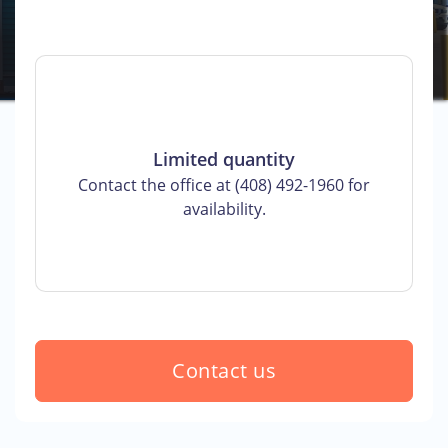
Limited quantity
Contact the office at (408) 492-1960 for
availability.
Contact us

...

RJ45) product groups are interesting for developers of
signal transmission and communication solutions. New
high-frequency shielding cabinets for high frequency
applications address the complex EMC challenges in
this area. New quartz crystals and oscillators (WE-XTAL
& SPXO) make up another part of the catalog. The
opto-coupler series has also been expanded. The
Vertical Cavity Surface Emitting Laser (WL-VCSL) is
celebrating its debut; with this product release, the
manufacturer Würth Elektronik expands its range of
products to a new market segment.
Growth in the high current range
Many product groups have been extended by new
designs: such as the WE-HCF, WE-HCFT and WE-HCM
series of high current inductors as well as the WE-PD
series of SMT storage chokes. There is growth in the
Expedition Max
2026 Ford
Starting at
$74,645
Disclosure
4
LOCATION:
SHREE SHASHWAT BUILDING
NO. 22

**Task statement**
All that belongs in the answer is the run of lines above from the line containing "high-frequency shielding cabinets" through the line containing "opto-coupler series has", exactly as written.

**Task response**
high-frequency shielding cabinets for high frequency
applications address the complex EMC challenges in
this area. New quartz crystals and oscillators (WE-XTAL
& SPXO) make up another part of the catalog. The
opto-coupler series has also been expanded. The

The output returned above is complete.